Home >> News: October 1st, 2018 >> Story
Satnews Daily
October 1st, 2018

VTT's Smallsat Continues to Deliver High Quality Spectral Data

VTT’s hyperspectral imager continues to observe the Earth on board the Aalto-1 smallsat.

For hyperspectral imagers,to reach such a small size and weight is unique, additionally being able to survive in harsh space conditions on-board a small satellite — the imager has even survived a grade X solar storm while still continuing to supply high-quality data.

Spectral image taken over central Africa shows and the Tshuapa river near Mbandaka. The “red edge” of vegetation is clearly visible: the reflectance of the forest rapidly increases around 700 nm. In the image 750 nm is visualized by red pixels, 670 nm by green pixels and 565 nm by blue pixels.

Photo is courtesy of VTT.

The hyperspectral camera on Aalto-1 operates in a wavelength range of 500–900 nanometers and is half a cubesat unit (0.5U) in size, or 5x10x10 cm. While the camera is in space, it has been possible to program the operation wavelengths from Earth, which makes it easy to scale the same camera hardware to enable different applications.
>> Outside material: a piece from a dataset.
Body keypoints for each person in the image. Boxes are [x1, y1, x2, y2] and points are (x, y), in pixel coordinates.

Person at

Regular camera image of the same target taken at the same moment as the spectral image. Features of the rainforest are much more difficult to distinguish due to the scattered light from the atmosphere.

Photo is courtesy of VTT.

As smallsats are cost-efficient to launch, it is possible to form constellations of multiple smallsat instruments, which can provide global observation data with better real-time coverage than traditional satellites. This makes it possible to use space technology in the creation of novel service concepts on Earth based on data and AI, expanding to completely new markets such as insurance and agriculture.

Executive Comment

Senior Scientist Antti Näsilä commented on the recent land-target images received from Aalto-1 and stated that it is much more difficult to distinguish these features from the regular camera image of the same target. Hyperspectral imaging can help distinguish information which is not visible from regular images. The severe solar storm in the fall of 2017 was the ultimate test for the ability of the company's hyperspectral camera technology to withstand extreme space conditions.
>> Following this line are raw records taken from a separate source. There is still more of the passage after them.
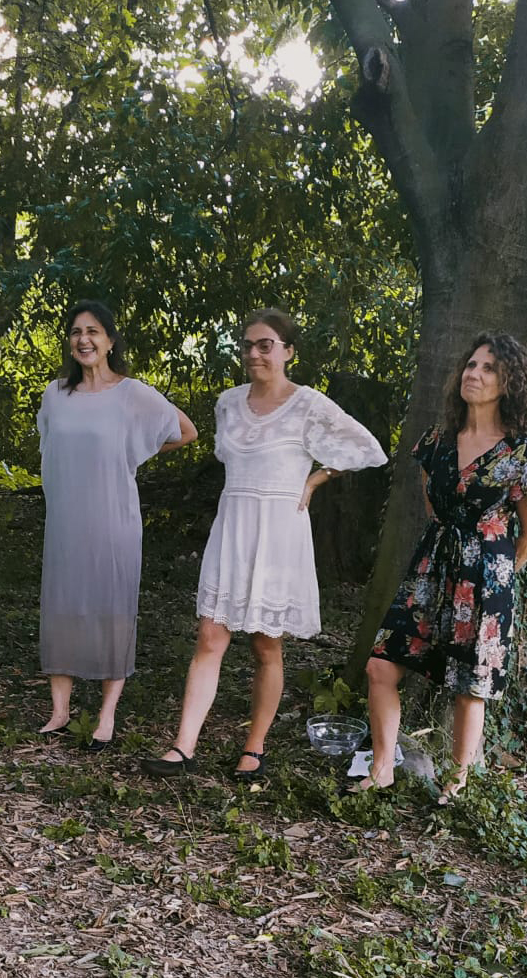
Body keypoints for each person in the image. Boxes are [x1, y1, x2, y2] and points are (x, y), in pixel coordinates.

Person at [142, 308, 387, 779]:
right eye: (248, 345)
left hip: (279, 533)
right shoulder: (227, 403)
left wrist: (315, 479)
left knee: (265, 645)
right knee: (210, 636)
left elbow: (367, 447)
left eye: (266, 345)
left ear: (288, 351)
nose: (254, 353)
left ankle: (254, 748)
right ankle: (183, 746)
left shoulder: (308, 404)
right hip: (233, 527)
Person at [362, 333, 527, 800]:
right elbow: (434, 505)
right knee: (380, 665)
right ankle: (382, 768)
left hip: (486, 577)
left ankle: (456, 782)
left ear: (509, 383)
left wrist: (496, 576)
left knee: (470, 685)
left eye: (488, 368)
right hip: (430, 568)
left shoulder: (523, 455)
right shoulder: (436, 441)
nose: (474, 374)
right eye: (471, 365)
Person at [36, 300, 196, 749]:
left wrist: (133, 449)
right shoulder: (55, 395)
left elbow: (186, 431)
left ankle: (106, 716)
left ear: (109, 340)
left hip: (113, 522)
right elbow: (50, 449)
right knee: (62, 607)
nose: (83, 339)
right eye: (75, 332)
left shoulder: (132, 394)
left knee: (113, 610)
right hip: (66, 521)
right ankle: (60, 711)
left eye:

Research Team Leader Anna Rissanen noted that data obtained from this new spectral range increases the application potential significantly, because the infrared range beyond the visible wavelengths contains much more information about the chemistry and composition of measurement targets. This type of data is useful for example in creating novel service concepts for agriculture or in analyzing composition of asteroids. VTT’s hyperspectral imaging technologies have been developed for a wide variety of wavelengths as well as applications.